A memória das guerras anteriores não é positiva e nem todos a desejam. Ishay Efroni é uma dessas pessoas apesar de o encontrarmos também de arma automática a tiracolo (“anda sempre comigo, como os meus sapatos”) no limite de um dos kibutz de onde se avista a fronteira libanesa, o kibutz de Metsuva. Até ao 7 de Outubro viviam aqui 1300 pessoas, 200 famílias — agora, Ishay é o único que percorre as ruas desertas cumprindo a sua missão como chefe de segurança. Também a sua família foi para longe, pois aqui nem sempre há tempo para correr para os abrigos quando soa o alarme, uma corrida que todos sabem fazer e que não pode demorar mais de 10 segundos.
Aqui o risco é serem atingidos por tiros de armas anti-tanque disparados das colinas que se avistam a pequena distância, apenas algumas centenas de metros. “Contra esses disparos não há aviso possível, contra eles não temos a protecção do Iron Dome”, o sistema de protecção dos israelitas contra mísseis. E mesmo com o Iron Dome há por vezes projécteis que passam: dois dias depois de termos estado em Metsuva um outro kibutz mesmo ao lado, Ya’ara, foi atingido por um drone suicida, do ataque resultando seis feridos.
A ameaça é de facto constante. No 7 de Outubro, o Hezbollah não atacou, sinal de que porventura foi apanhado desprevenido pela ofensiva do Hamas em Gaza — mas a partir de dia 8 os bombardeamentos a partir do sul do Líbano passaram a ser constantes.
“Já contabilizámos mais de três mil ataques nestes 11 meses”, precisa Sarit Zehavi, tenente-coronel na reserva, fundadora e presidente da Alma, uma organização não governamental que se dedica a estudar temas de segurança no norte de Israel. “Em alguns destes ataques foram disparados dezenas de mísseis ou de drones. Não podemos subestimar o Hezbollah, não podemos cometer a norte o mesmo erro que cometemos no 7 de Outubro”.

TAREFAS:
(1) Transcreva do texto sobre a fronteira com o Líbano o trecho entre "A memória das" e "de 10 segundos.", inclusive.
(2) Prolongue o texto sobre a fronteira com o Líbano a partir da última frase apresentada.

LINHAS DE DADOS:
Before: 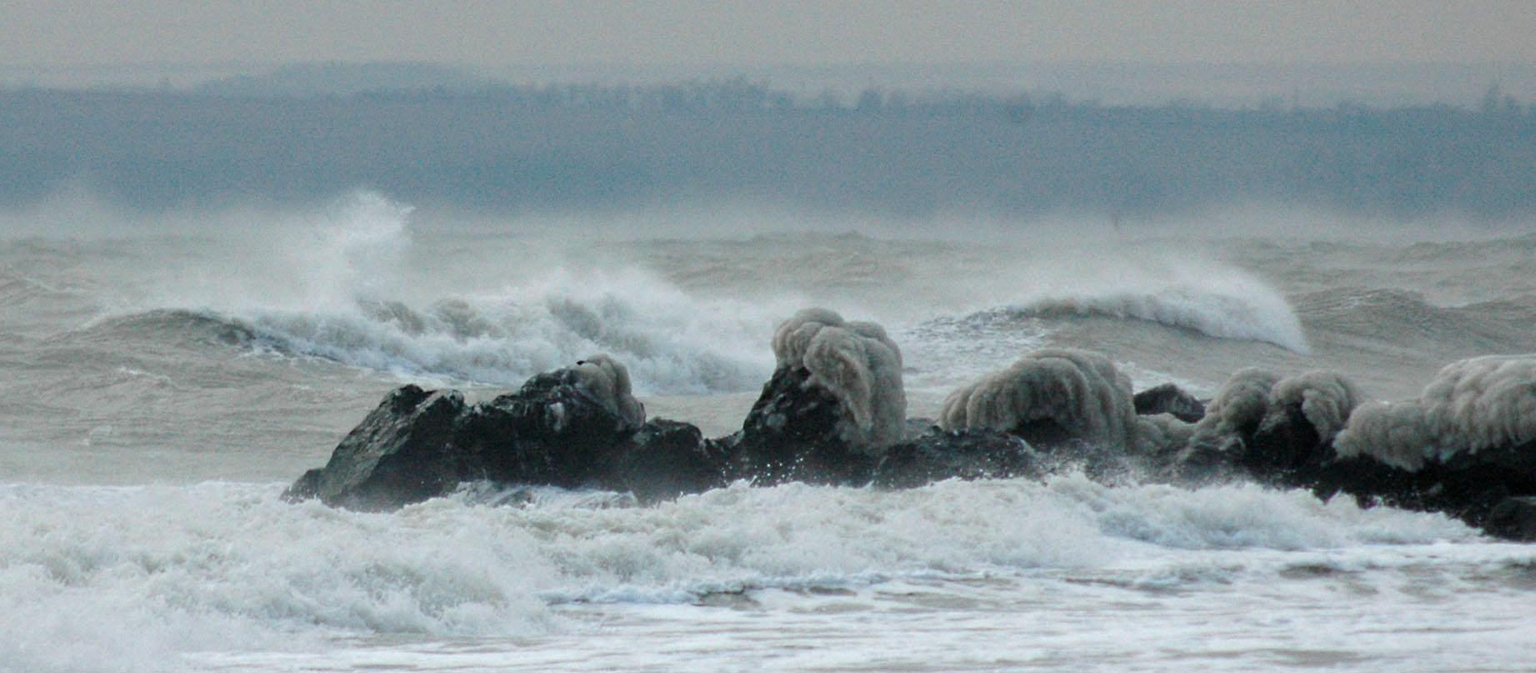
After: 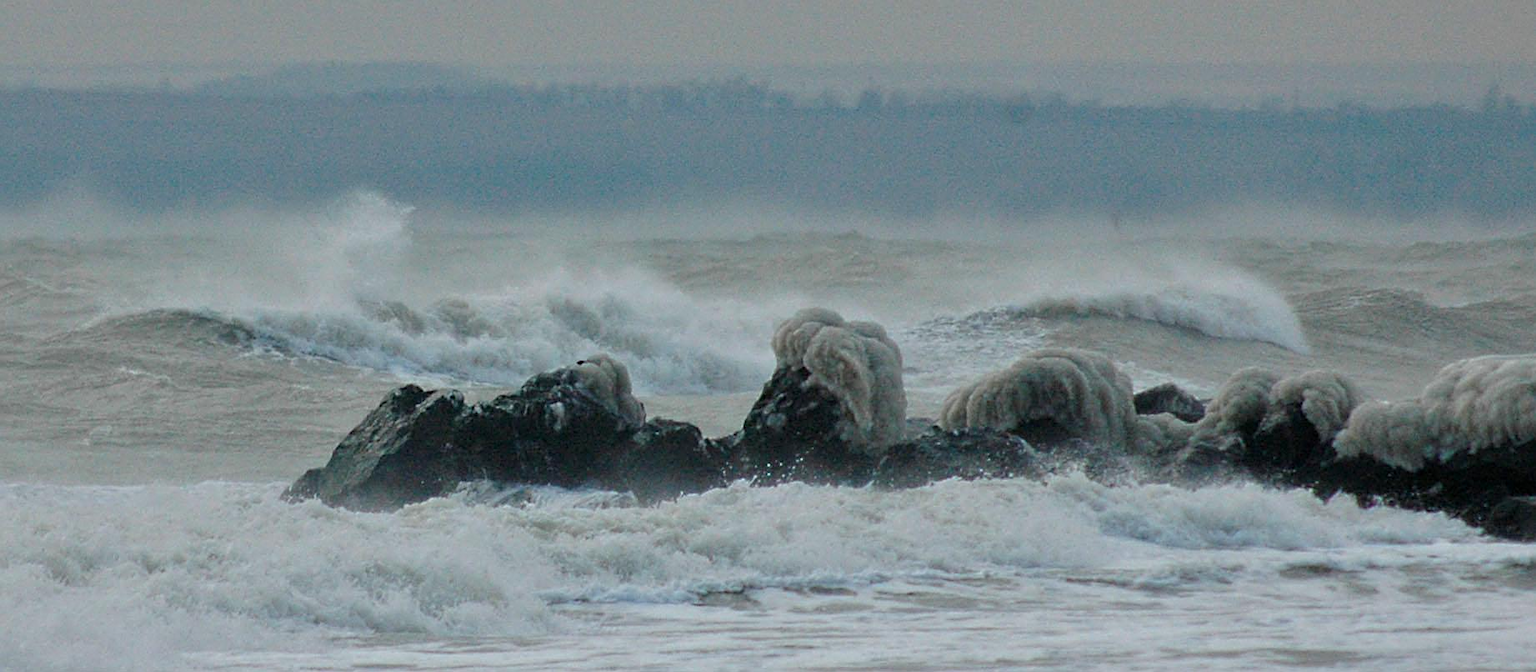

RESPOSTAS ESCRITAS:
(1)
A memória das guerras anteriores não é positiva e nem todos a desejam. Ishay Efroni é uma dessas pessoas apesar de o encontrarmos também de arma automática a tiracolo (“anda sempre comigo, como os meus sapatos”) no limite de um dos kibutz de onde se avista a fronteira libanesa, o kibutz de Metsuva. Até ao 7 de Outubro viviam aqui 1300 pessoas, 200 famílias — agora, Ishay é o único que percorre as ruas desertas cumprindo a sua missão como chefe de segurança. Também a sua família foi para longe, pois aqui nem sempre há tempo para correr para os abrigos quando soa o alarme, uma corrida que todos sabem fazer e que não pode demorar mais de 10 segundos.

(2)
Para esta organização que monitoriza os órgãos de informação árabes, segue as redes sociais do Hezbollah e escuta e traduz as aparições públicas do seu líder, Hassan Nasrallah, o grande erro que permitiu o ataque terrorista de há quase um ano foi não compreender e não conseguir pensar como estas organizações — foi não entender que o seu objectivo final é a destruição de Israel e que qualquer acordo ou mesmo qualquer cessar-fogo nunca é mais do que um compasso de espera. Por cada túnel que se descobre há sempre mais um ou dois em construção, sendo que no Líbano o território é imensamente mais vasto. Para além de que, para a forma de pensar destas organizações, qualquer derrota nunca é a final.
Estará o Hezbollah enfraquecido?
É por isso que Sarit Zehavi não acredita que a vaga de atentados dirigidos que o exército israelita tem levado a cabo nos últimos meses, e que já permitiu eliminar um total de 49 quadros superiores da estrutura militar do Hezbollah (o Observador falou com ela ainda antes de serem conhecidas as explosões dos pagers e dos walkie-talkies), esses assassinatos podem enfraquecer a cadeia de comando mas apenas isso – há sempre alguém que toma o lugar dos que morrem. E depois, insiste, é mesmo preciso ouvir Nasrallah e levá-lo a sério, mesmo quando fala do apocalipse.
Do apocalipse? Sem dúvida: numa entrevista dada pelo líder do Hezbollah e que Sarit Zehavi mostra legendada, Nasrallah exibe vários mapas e explica que em Israel quase todas as infraestruturas e a esmagadora maioria da população estão concentradas numa estreita faixa de 17 quilómetros de largura entre o mar e os territórios da Margem Ocidental: é aí que estão todos os edifícios governamentais, as centrais elétricas e as industriais, os centros comerciais e as zonas de escritórios. “Temos mísseis suficientes para arrasar tudo isso”, concretiza. “É só querermos”.
O arsenal do Hezbollah é de facto impressionante e não tem comparação com o do Hamas. A milícia xiita tem mesmo mísseis iranianos que podem realizar ataques de precisão, nada que se compare com muito do armamento do Hamas que é disparado literalmente ao acaso.
“Lidar com esta ameaça para nós não é uma questão de opção, esta não é uma guerra de escolha, não podemos ter ilusões: se duvidam, leiam as redes sociais e vejam como não há sinais de que estejam cansados, se duvidam ouçam depoimentos como o de uma mãe quase que a pedir desculpa a um repórter por ainda não ter nenhum filho mártir”.
Sarit não tem, contudo, sugestões a dar, apenas avisos que nunca se cansa de repetir, mesmo sabendo que as anteriores guerras no Líbano nunca correram bem, mesmo quando pareceram trazer vitórias no curto prazo.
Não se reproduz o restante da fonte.